**Instructions for the task:**
Output every entry below word for word, without its pictures.

[Material to process Boundary: Start]

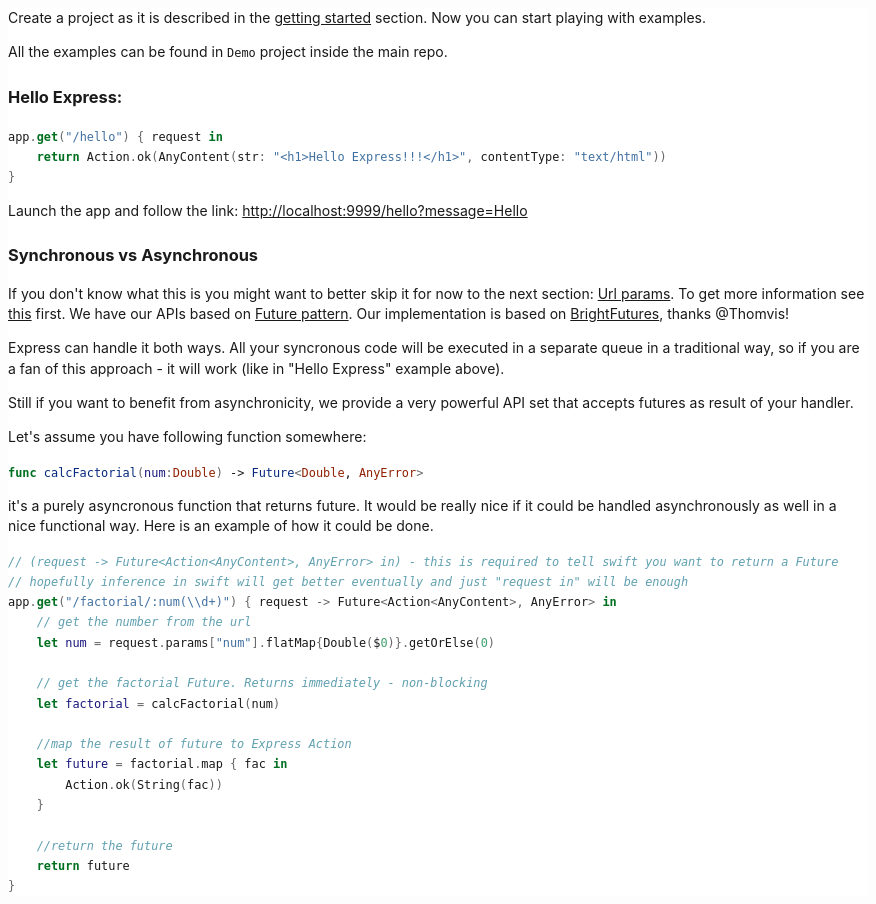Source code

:Create a project as it is described in the [getting started](#getting-started) section. Now you can start playing with examples.

All the examples can be found in `Demo` project inside the main repo.

### Hello Express:

```swift
app.get("/hello") { request in
    return Action.ok(AnyContent(str: "<h1>Hello Express!!!</h1>", contentType: "text/html"))
}
```

Launch the app and follow the link: [http://localhost:9999/hello?message=Hello](http://localhost:9999/hello?message=Hello)

### Synchronous vs Asynchronous

If you don't know what this is you might want to better skip it for now to the next section: [Url params](#url-params). To get more information see [this](http://cs.brown.edu/courses/cs168/s12/handouts/async.pdf) first. We have our APIs based on [Future pattern](https://en.wikipedia.org/wiki/Futures_and_promises). Our implementation is based on [BrightFutures](https://github.com/Thomvis/BrightFutures), thanks @Thomvis!

Express can handle it both ways. All your syncronous code will be executed in a separate queue in a traditional way, so if you are a fan of this approach - it will work (like in "Hello Express" example above).

Still if you want to benefit from asynchronicity, we provide a very powerful API set that accepts futures as result of your handler.

Let's assume you have following function somewhere:

```swift
func calcFactorial(num:Double) -> Future<Double, AnyError>
```

it's a purely asyncronous function that returns future. It would be really nice if it could be handled asynchronously as well in a nice functional way. Here is an example of how it could be done.


```swift
// (request -> Future<Action<AnyContent>, AnyError> in) - this is required to tell swift you want to return a Future
// hopefully inference in swift will get better eventually and just "request in" will be enough
app.get("/factorial/:num(\\d+)") { request -> Future<Action<AnyContent>, AnyError> in
    // get the number from the url
    let num = request.params["num"].flatMap{Double($0)}.getOrElse(0)
    
    // get the factorial Future. Returns immediately - non-blocking
    let factorial = calcFactorial(num)
    
    //map the result of future to Express Action
    let future = factorial.map { fac in
        Action.ok(String(fac))
    }
    
    //return the future
    return future
}
```


[//]: https://www.iconfinder.com/icons/383207/doc_tag_icon#size=64
[//]: # (Icons are here: https://www.iconfinder.com/icons/395228/linux_tox_icon#size=16)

[Material to process Boundary: End]

**Answer box:**
Source code

:Create a project as it is described in the [getting started](#getting-started) section. Now you can start playing with examples.

All the examples can be found in `Demo` project inside the main repo.

### Hello Express:

```swift
app.get("/hello") { request in
    return Action.ok(AnyContent(str: "<h1>Hello Express!!!</h1>", contentType: "text/html"))
}
```

Launch the app and follow the link: [http://localhost:9999/hello?message=Hello](http://localhost:9999/hello?message=Hello)

### Synchronous vs Asynchronous

If you don't know what this is you might want to better skip it for now to the next section: [Url params](#url-params). To get more information see [this](http://cs.brown.edu/courses/cs168/s12/handouts/async.pdf) first. We have our APIs based on [Future pattern](https://en.wikipedia.org/wiki/Futures_and_promises). Our implementation is based on [BrightFutures](https://github.com/Thomvis/BrightFutures), thanks @Thomvis!

Express can handle it both ways. All your syncronous code will be executed in a separate queue in a traditional way, so if you are a fan of this approach - it will work (like in "Hello Express" example above).

Still if you want to benefit from asynchronicity, we provide a very powerful API set that accepts futures as result of your handler.

Let's assume you have following function somewhere:

```swift
func calcFactorial(num:Double) -> Future<Double, AnyError>
```

it's a purely asyncronous function that returns future. It would be really nice if it could be handled asynchronously as well in a nice functional way. Here is an example of how it could be done.


```swift
// (request -> Future<Action<AnyContent>, AnyError> in) - this is required to tell swift you want to return a Future
// hopefully inference in swift will get better eventually and just "request in" will be enough
app.get("/factorial/:num(\\d+)") { request -> Future<Action<AnyContent>, AnyError> in
    // get the number from the url
    let num = request.params["num"].flatMap{Double($0)}.getOrElse(0)
    
    // get the factorial Future. Returns immediately - non-blocking
    let factorial = calcFactorial(num)
    
    //map the result of future to Express Action
    let future = factorial.map { fac in
        Action.ok(String(fac))
    }
    
    //return the future
    return future
}
```


[//]: https://www.iconfinder.com/icons/383207/doc_tag_icon#size=64
[//]: # (Icons are here: https://www.iconfinder.com/icons/395228/linux_tox_icon#size=16)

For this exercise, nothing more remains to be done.